Entretanto, o homem, como não ouvisse mais nada, endireitara-se e, enquanto Monte-Cristo operava a sua metamorfose, fora direito à secretária, cuja fechadura começava a ranger sob a acção do seu «rouxinol»
- Bom - murmurou o conde, que decerto confiava nalgum segredo de serralharia que devia ser desconhecido do arrombador de portas, por mais hábil que fosse -, bom, tens para uns minutos...
E dirigiu-se para a janela.
O homem que vira subir para um marco descera e continuava a passear na rua. Mas, coisa singular, em vez de se preocupar com quem pudesse vir quer pela Avenida dos Campos Elísios, quer pelo Arrabalde de Saint-Honoré, só parecia preocupar-se com o que se passava em casa do conde, e todos os seus movimentos tinham por fim ver o que estaria a acontecer no gabinete.
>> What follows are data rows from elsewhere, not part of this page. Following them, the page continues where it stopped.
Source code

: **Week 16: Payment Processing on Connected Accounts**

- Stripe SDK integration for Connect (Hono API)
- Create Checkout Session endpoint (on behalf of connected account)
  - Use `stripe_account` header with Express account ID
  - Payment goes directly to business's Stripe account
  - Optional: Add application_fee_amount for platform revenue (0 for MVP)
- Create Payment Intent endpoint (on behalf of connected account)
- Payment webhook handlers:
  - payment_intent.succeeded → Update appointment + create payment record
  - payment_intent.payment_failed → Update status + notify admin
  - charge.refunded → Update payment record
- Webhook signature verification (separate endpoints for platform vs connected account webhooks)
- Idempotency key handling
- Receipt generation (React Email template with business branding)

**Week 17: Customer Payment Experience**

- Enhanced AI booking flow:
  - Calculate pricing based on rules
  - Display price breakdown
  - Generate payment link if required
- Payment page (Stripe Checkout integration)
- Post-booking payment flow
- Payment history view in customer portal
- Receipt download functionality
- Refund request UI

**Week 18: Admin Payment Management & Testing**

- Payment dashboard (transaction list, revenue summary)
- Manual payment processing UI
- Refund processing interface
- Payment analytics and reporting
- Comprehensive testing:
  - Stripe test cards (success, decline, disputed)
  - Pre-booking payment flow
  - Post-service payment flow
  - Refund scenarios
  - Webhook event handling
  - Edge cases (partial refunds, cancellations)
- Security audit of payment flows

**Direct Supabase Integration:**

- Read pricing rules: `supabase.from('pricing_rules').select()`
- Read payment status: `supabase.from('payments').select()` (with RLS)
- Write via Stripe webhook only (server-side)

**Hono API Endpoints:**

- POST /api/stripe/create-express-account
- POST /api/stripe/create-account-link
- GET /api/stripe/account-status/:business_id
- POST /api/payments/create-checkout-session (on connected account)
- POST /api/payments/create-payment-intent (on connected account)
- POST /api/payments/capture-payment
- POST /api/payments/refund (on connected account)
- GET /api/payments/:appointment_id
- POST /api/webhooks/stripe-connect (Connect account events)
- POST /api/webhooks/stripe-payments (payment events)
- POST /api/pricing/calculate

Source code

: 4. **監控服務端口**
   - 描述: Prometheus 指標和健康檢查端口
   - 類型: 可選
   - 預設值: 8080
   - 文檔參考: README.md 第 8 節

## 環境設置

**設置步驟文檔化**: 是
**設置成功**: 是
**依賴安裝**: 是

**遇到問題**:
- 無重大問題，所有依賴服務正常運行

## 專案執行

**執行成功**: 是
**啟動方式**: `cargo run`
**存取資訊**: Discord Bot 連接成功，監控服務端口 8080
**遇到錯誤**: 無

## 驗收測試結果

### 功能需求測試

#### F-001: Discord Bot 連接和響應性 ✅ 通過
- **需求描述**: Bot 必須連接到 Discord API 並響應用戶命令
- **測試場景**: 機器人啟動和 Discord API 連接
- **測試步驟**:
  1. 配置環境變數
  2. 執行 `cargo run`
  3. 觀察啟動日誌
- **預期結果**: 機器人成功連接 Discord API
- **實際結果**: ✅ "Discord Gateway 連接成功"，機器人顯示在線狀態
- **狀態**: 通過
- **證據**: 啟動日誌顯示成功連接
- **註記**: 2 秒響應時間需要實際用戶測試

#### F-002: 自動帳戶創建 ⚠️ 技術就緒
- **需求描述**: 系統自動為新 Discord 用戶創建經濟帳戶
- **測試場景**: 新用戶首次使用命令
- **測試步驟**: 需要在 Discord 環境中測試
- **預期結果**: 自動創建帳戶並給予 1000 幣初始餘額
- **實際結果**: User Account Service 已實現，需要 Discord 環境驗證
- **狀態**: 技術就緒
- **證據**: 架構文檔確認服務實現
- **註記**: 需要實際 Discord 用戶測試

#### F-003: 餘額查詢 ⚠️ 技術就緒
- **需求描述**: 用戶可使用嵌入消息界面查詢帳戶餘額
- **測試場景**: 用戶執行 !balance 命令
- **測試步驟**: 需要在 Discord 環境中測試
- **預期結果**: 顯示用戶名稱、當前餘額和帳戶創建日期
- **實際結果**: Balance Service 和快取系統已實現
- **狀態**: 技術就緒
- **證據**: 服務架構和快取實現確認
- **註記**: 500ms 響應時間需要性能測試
De súbito, Monte-Cristo bateu na testa e deixou errar pelos lábios entreabertos um sorriso silencioso.
Depois, aproximou-se de Ali e disse-lhe:
- Fica aqui escondido no escuro, e seja qual for o barulho que ouças, seja o que for que aconteça, só entras e só te mostras quando te chamar pelo teu nome.
Ali fez sinal com a cabeça de que compreendera e obedeceria.
Então, Monte-Cristo tirou de um armário uma vela, acendeu-a, e, no momento em que o ladrão estava mais ocupado com a fechadura, abriu suavemente a porta, tendo o cuidado de fazer com que a luz que segurava na mão lhe batesse em cheio na cara.
A porta girou tão suavemente que o ladrão não a ouviu. Mas, com grande surpresa sua, viu o quarto iluminar-se de súbito.
Virou-se.
- Boas noites, caro Sr. Caderousse - disse Monte-Cristo. Que diabo veio fazer aqui a semelhante hora?
- O abade Busoni! - gritou Caderousse.
E ignorando como aquela estranha aparição chegara até ele, uma vez que fechara as portas, deixou cair o molho de chaves falsas e ficou imóvel e como que fulminado de espanto.
O conde foi-se colocar entre Caderousse e a janela, cortando assim ao ladrão aterrorizado o seu único meio de retirada.
- O abade Busoni! - repetiu Caderousse, cravando no conde os olhos esbugalhados.
- Sim, não há dúvida que sou o abade Busoni, em pessoa - confirmou Monte-Cristo -, e folgo muito por me ter reconhecido, meu caro Sr. Caderousse. Isso prova que temos boa memória, pois, se me não engano, há pelo menos dez anos que nos não víamos.
Esta calma, esta ironia, esta força, causaram no espírito de Caderousse um terror indescritível.
- O abade! O abade! - murmurou crispando os punhos e batendo os dentes.
- Com que então, queremos roubar o conde de Monte-Cristo... - continuou o pretenso abade.
- Sr. Abade - murmurou Caderousse, procurando alcançar a janela que o conde lhe interceptava implacavelmente.